┌──

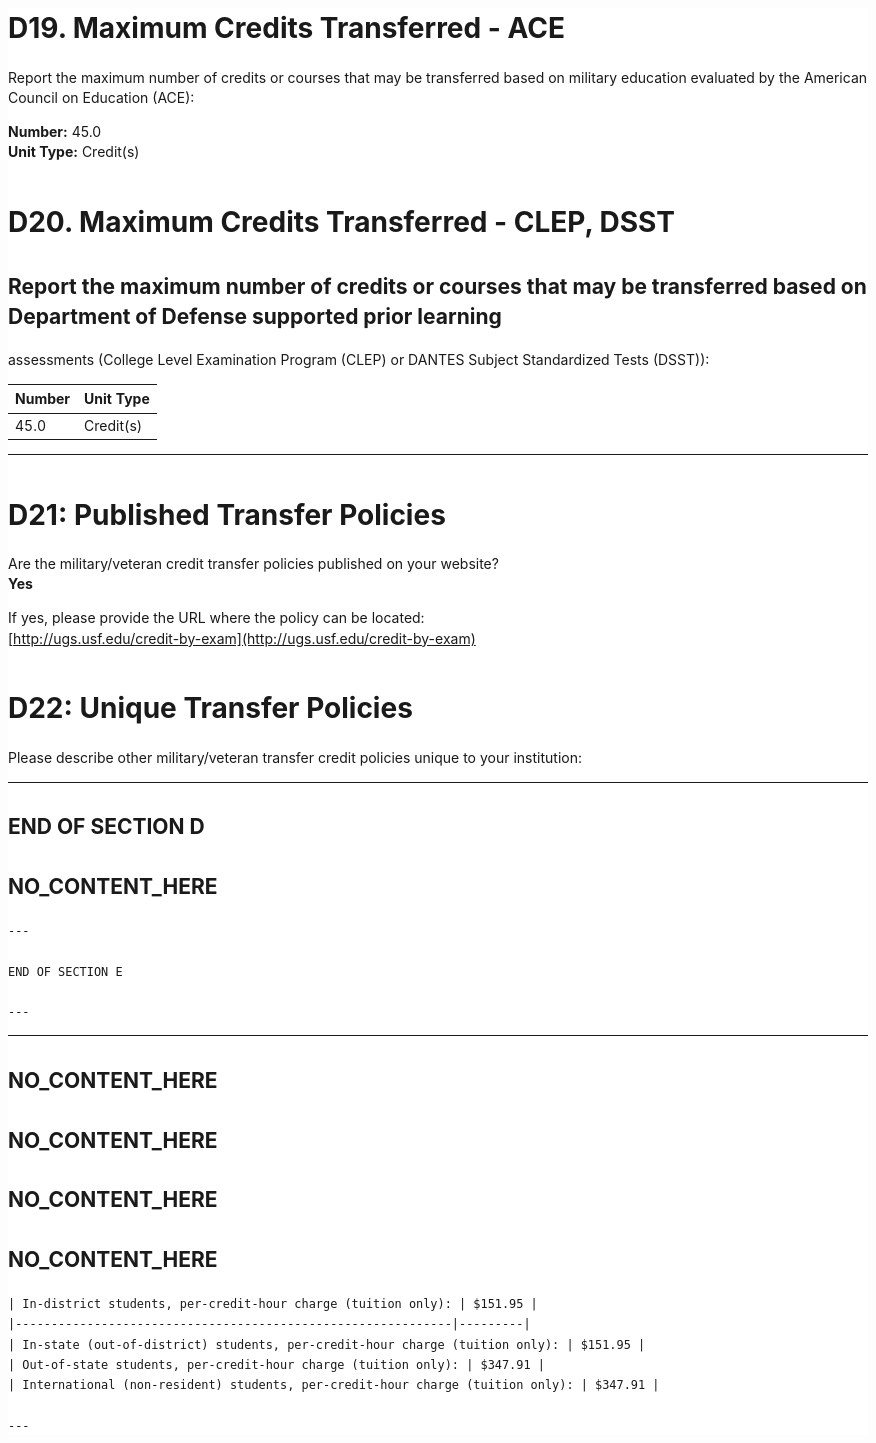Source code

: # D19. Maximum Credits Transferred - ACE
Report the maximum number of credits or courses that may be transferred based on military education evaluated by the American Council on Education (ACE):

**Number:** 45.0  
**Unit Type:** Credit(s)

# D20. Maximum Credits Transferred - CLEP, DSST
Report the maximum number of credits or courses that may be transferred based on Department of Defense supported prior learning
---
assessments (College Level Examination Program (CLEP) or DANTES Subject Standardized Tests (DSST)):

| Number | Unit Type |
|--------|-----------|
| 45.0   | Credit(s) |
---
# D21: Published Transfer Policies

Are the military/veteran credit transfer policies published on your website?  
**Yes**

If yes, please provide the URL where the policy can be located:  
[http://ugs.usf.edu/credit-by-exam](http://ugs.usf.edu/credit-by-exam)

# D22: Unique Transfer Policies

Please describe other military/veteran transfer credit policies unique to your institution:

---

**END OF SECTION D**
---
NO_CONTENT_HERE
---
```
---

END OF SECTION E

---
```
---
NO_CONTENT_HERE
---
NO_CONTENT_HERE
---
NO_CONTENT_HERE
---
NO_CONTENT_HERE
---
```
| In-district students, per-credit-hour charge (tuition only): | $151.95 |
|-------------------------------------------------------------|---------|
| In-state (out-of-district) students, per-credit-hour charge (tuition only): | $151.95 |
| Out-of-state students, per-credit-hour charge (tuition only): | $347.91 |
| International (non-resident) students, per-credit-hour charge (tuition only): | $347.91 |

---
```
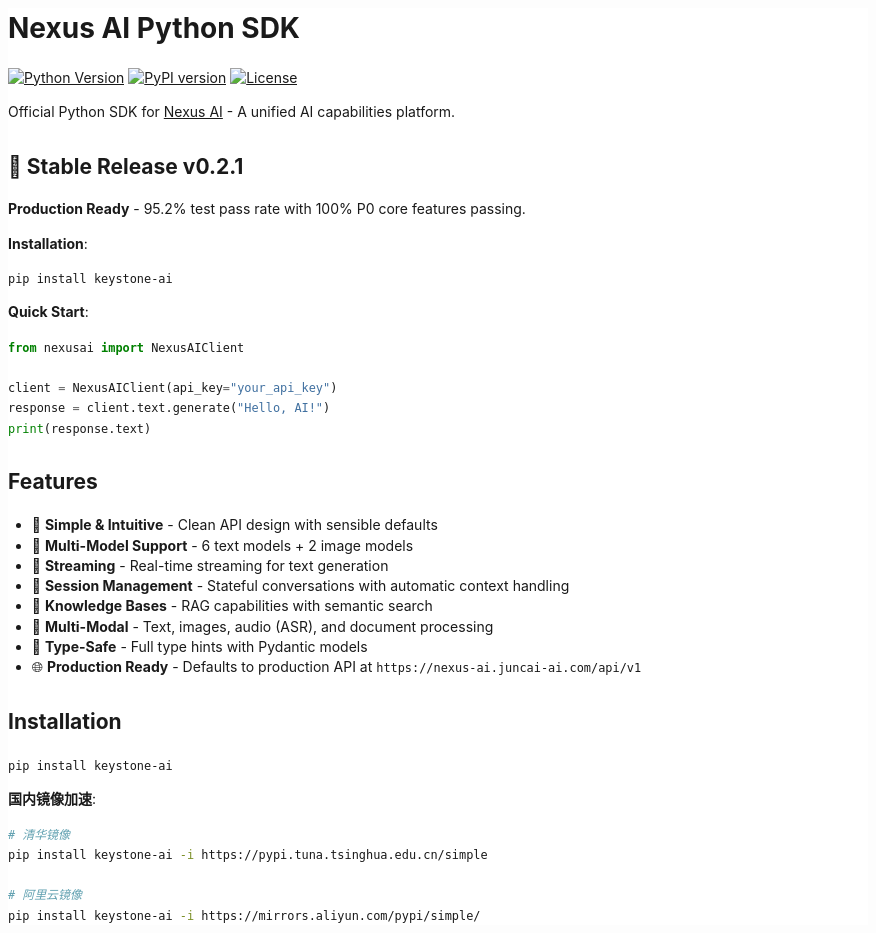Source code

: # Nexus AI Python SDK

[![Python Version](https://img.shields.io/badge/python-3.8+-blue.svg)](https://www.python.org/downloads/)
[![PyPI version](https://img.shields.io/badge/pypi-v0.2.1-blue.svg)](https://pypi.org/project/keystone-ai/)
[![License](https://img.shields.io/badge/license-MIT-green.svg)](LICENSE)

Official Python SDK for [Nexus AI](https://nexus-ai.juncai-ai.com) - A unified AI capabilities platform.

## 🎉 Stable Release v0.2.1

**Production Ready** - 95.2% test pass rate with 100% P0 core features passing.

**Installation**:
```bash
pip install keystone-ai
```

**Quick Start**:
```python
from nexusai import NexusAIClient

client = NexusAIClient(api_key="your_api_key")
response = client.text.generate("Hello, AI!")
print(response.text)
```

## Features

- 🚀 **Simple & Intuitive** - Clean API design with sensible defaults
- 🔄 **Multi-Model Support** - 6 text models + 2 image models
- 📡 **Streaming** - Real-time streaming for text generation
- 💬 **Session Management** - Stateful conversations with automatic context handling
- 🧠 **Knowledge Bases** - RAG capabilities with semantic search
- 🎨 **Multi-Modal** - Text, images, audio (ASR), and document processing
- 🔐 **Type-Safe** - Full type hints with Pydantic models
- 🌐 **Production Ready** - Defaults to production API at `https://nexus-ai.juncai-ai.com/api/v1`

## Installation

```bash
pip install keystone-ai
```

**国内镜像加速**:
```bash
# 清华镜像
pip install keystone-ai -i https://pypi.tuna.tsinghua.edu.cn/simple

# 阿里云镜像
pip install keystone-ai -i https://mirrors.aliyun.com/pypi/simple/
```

└──
┌──

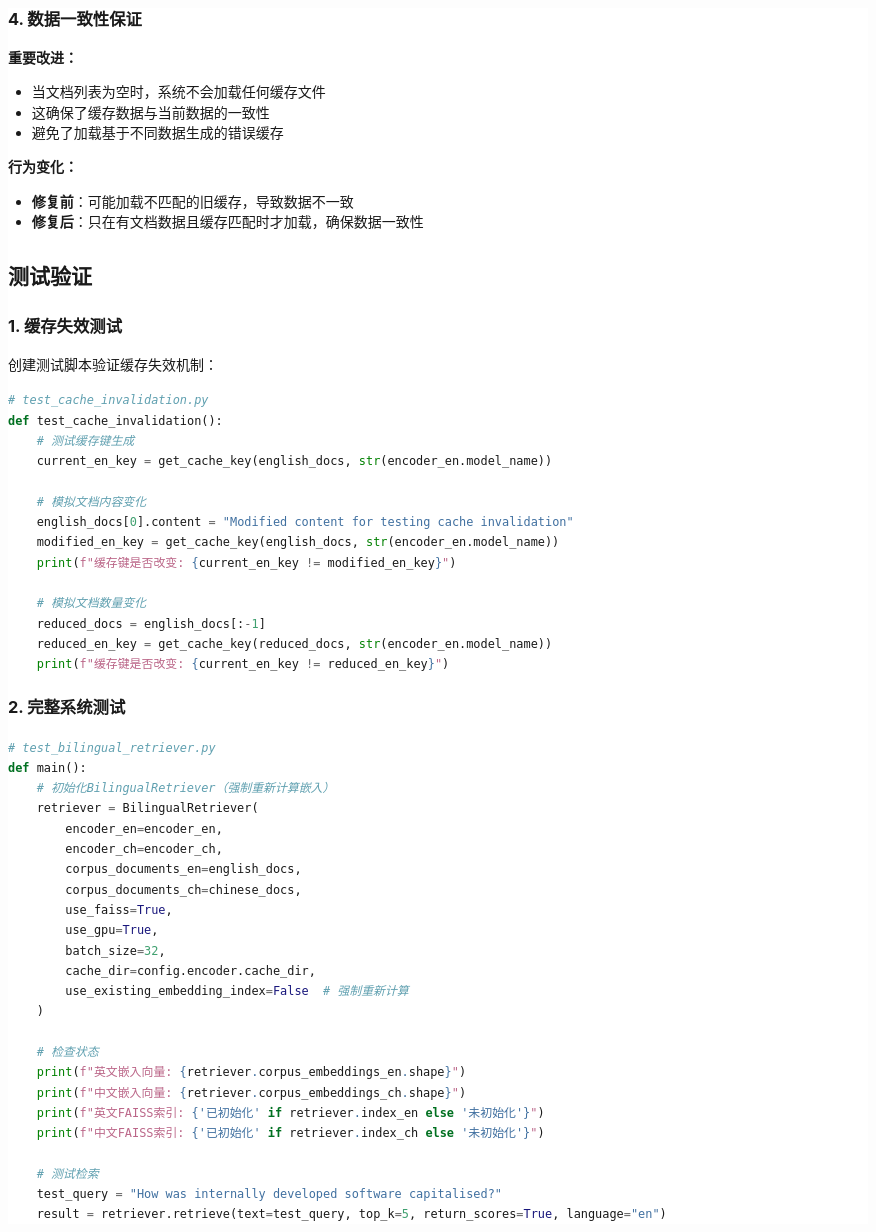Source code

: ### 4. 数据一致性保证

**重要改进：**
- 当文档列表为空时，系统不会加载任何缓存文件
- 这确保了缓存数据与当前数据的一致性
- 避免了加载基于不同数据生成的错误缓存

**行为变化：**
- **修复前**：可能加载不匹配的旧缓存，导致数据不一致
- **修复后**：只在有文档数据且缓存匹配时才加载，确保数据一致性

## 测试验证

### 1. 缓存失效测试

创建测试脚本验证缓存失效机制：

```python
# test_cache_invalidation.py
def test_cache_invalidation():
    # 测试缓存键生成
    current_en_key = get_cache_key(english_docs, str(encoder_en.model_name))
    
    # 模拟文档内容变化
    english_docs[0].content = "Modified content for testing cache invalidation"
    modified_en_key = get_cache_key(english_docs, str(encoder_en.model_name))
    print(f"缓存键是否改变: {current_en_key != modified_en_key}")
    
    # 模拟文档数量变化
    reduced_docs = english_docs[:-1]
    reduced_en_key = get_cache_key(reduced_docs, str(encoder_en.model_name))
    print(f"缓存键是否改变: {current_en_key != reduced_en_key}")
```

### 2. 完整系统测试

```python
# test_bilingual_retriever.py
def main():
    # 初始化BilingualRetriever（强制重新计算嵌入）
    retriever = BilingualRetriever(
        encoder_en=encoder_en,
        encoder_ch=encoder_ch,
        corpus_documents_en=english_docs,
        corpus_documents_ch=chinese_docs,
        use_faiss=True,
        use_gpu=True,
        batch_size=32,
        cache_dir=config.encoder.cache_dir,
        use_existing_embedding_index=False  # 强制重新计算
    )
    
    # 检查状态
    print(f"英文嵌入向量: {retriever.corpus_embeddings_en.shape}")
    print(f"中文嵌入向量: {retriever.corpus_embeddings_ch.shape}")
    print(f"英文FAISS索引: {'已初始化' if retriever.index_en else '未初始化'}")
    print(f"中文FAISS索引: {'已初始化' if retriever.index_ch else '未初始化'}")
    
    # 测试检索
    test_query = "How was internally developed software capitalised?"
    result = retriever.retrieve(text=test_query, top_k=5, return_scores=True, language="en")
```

└──

→ **WHAT YOU ARE ASKED TO DO**
Look above for the line holding "- 💬 **Session" and the line holding "- 🔐 **Type-Safe**", then output exactly those two lines and every line between them, nothing more.

→ **RESULT**
- 💬 **Session Management** - Stateful conversations with automatic context handling
- 🧠 **Knowledge Bases** - RAG capabilities with semantic search
- 🎨 **Multi-Modal** - Text, images, audio (ASR), and document processing
- 🔐 **Type-Safe** - Full type hints with Pydantic models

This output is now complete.